Christopher Albrecht, chief executive officer of Sun Life Singapore
Through GROW with Singlife, our integrated investment platform, we’re focusing on areas such as portfolio optimisation at scale, where AI helps advisers systematically identify risks and rebalance allocations; adviser and client engagement, with timely triggers that turn conversations from reactive to proactive; and product selection, using scenario modelling to stress-test portfolios and identify forward-looking opportunities.
Ultimately, AI enables us to deliver solutions that are timely, intelligent and actionable, while the human touch ensures they are delivered with care, trust and understanding. After all, human care is what truly anchors every experience.
Albrecht: AI has the potential to transform how insurers understand and serve wealthy clients. At the front end, AI-driven insights can help advisers anticipate client needs by analysing patterns across health, lifestyle and financial data, but always with privacy safeguards in place, of course. This allows for solutions that are not only personalised, but also timely.

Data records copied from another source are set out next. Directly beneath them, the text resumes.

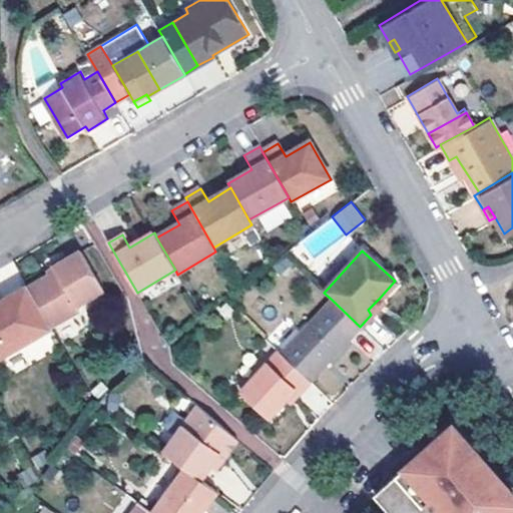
[(30,289),(52,328),(81,312),(79,308),(105,293),(82,252),(56,269),(59,273),(51,278),(30,289)]
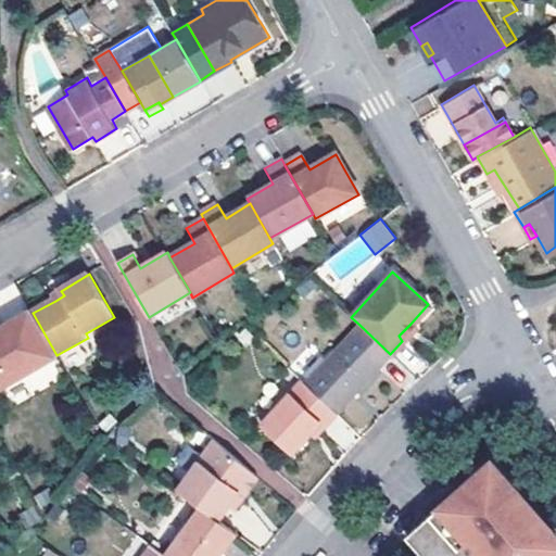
[(310,279),(297,289),(303,297),(315,287),(310,279)]
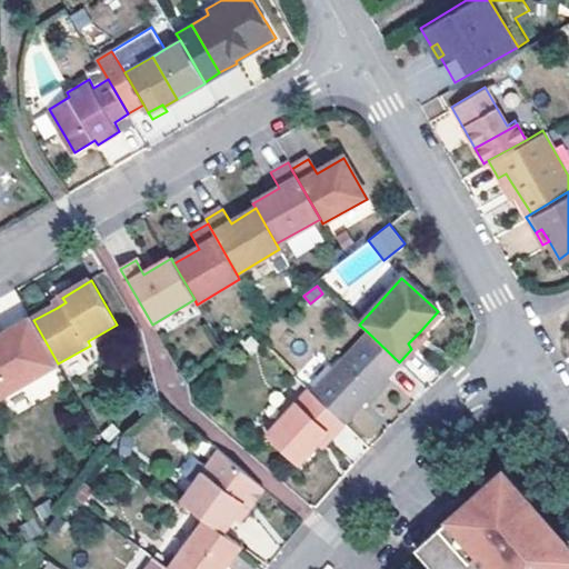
[(53,303),(57,308),(66,302),(62,298),(53,303)]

In underwriting, AI can streamline complex assessments, reducing friction in policy issuance while maintaining rigour. For claims, AI-enabled systems can triage and process straightforward cases quickly, freeing human teams to focus on sensitive, complex claims where empathy matters most.

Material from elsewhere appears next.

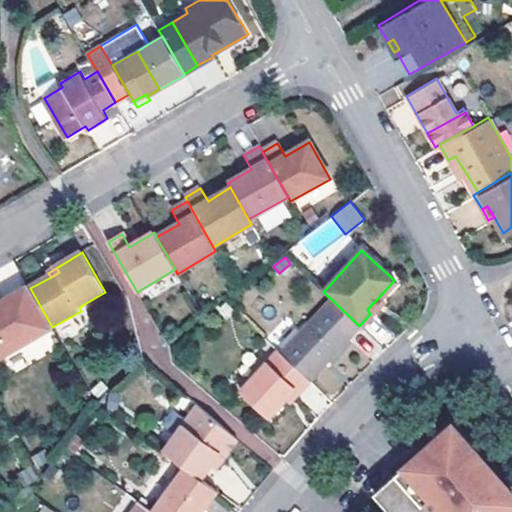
[(52,327),(30,288),(28,286),(0,302),(0,359),(54,329),(52,327)]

On the investment side, AI tools can support scenario modelling and portfolio construction, helping families balance growth and protection in a more dynamic way. But the most important point is that AI should augment, not replace, the human relationship.
Wealthy families value trusted advisers who understand their context, values and long-term vision. AI provides sharper tools – but people provide the judgment and compassion that ultimately build trust.
At Sun Life, we combine AI tools with human judgment to provide personalised solutions and better service for both our business partners and clients.
Bindra: AI presents an enormous opportunity for us, as it enables us to better understand and serve the unique needs of the wealthy and affluent market, whether in risk protection or investment portfolios. By leveraging AI, we can deliver personalised customer experiences, optimise wealth solutions, and ensure timely, data-driven advice.
At HSBC Group, we’re accelerating the deployment of AI to drive efficiency in our operations. Today, we have more than 600 AI use cases across the group and routinely use the technology in areas including customer service and risk assessment.
AI also plays a pivotal role in providing data-driven customer insights, enabling us to identify and anticipate the specific needs of HNW individuals and affluent clients. This helps us deliver solutions and ensure that every interaction is suited to meet their goals and preferences.
Additionally, we leverage AI to enhance distributor support and engagement, equipping our advisers with actionable insights to better guide clients in making informed decisions. As we continue to innovate, we are excited about the potential of AI to strengthen relationships and deliver tailored solutions that address the evolving needs of the wealthy and affluent market.